From the data that follows, print exactly the lines starting at the one containing "307 456 1.85" and ending at the one containing "317 137 4.70"; include both of them and nothing more.
*** Records shown Section Begins ***
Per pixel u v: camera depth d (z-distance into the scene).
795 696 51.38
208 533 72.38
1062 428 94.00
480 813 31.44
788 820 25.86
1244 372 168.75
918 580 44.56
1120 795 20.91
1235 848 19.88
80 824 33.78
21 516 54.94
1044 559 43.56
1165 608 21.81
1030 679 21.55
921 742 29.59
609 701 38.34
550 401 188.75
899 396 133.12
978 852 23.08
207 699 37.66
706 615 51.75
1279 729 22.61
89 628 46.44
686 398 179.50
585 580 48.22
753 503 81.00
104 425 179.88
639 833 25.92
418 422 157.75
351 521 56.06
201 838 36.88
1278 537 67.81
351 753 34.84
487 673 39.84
*** Records shown Section Ends ***
*** Records shown Section Begins ***
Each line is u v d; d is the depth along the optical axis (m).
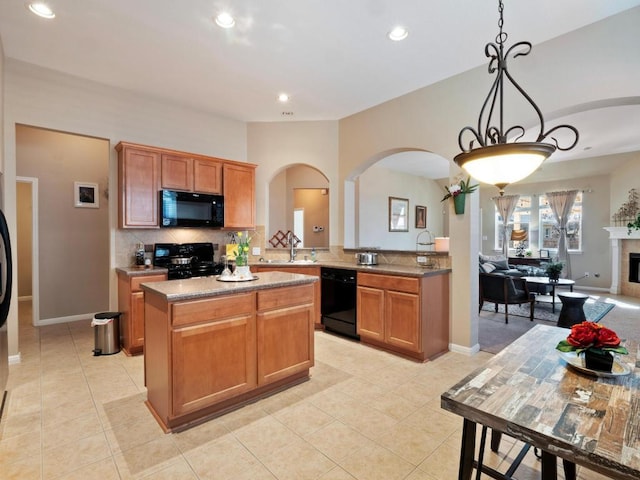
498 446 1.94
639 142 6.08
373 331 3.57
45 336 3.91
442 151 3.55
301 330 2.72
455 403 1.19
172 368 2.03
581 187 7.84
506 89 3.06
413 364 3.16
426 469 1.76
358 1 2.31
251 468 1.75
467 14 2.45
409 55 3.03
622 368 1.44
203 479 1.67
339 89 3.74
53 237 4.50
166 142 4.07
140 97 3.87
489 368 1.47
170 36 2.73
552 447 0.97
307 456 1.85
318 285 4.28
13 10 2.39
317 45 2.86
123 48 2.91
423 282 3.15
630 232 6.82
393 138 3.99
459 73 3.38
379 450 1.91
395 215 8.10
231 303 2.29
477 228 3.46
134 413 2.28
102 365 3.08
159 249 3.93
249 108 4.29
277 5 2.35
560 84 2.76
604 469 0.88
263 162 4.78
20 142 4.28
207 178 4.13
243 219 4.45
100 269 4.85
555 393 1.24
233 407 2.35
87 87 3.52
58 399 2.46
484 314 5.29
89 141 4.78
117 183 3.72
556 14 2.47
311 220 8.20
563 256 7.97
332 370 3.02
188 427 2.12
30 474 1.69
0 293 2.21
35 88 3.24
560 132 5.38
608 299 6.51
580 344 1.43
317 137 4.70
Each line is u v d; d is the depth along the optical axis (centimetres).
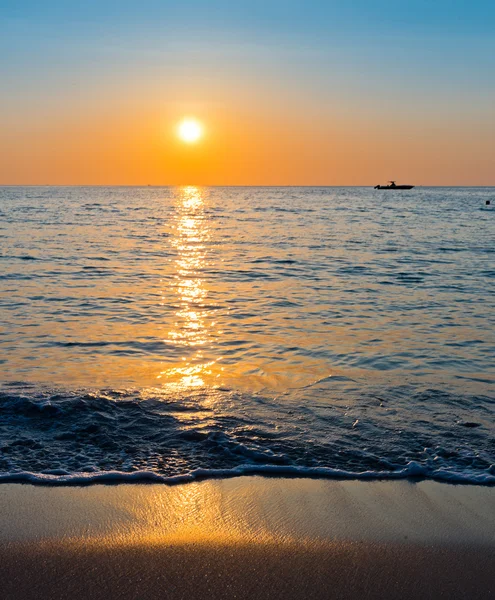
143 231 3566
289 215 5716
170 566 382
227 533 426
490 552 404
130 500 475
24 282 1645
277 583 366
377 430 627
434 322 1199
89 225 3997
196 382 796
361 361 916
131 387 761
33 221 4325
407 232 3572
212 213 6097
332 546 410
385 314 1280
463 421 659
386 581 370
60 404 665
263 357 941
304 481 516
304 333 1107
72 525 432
*** Records shown Section Ends ***
*** Records shown Section Begins ***
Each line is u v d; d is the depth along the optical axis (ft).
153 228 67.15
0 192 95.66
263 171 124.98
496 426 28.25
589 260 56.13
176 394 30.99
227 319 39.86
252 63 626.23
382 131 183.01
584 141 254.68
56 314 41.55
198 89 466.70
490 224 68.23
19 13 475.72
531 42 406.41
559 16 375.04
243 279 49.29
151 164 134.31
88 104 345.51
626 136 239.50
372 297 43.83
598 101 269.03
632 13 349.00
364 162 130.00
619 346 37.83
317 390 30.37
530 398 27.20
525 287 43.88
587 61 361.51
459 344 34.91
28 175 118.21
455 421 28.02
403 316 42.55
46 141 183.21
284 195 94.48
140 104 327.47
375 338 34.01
*** Records shown Section Ends ***
● Problem solution
307 456 1.85
318 285 4.28
13 10 2.39
317 45 2.86
123 48 2.91
423 282 3.15
630 232 6.82
393 138 3.99
459 73 3.38
379 450 1.91
395 215 8.10
231 303 2.29
477 228 3.46
134 413 2.28
102 365 3.08
159 249 3.93
249 108 4.29
277 5 2.35
560 84 2.76
604 469 0.88
263 162 4.78
20 142 4.28
207 178 4.13
243 219 4.45
100 269 4.85
555 393 1.24
233 407 2.35
87 87 3.52
58 399 2.46
484 314 5.29
89 141 4.78
117 183 3.72
556 14 2.47
311 220 8.20
563 256 7.97
332 370 3.02
188 427 2.12
30 474 1.69
0 293 2.21
35 88 3.24
560 132 5.38
608 299 6.51
580 344 1.43
317 137 4.70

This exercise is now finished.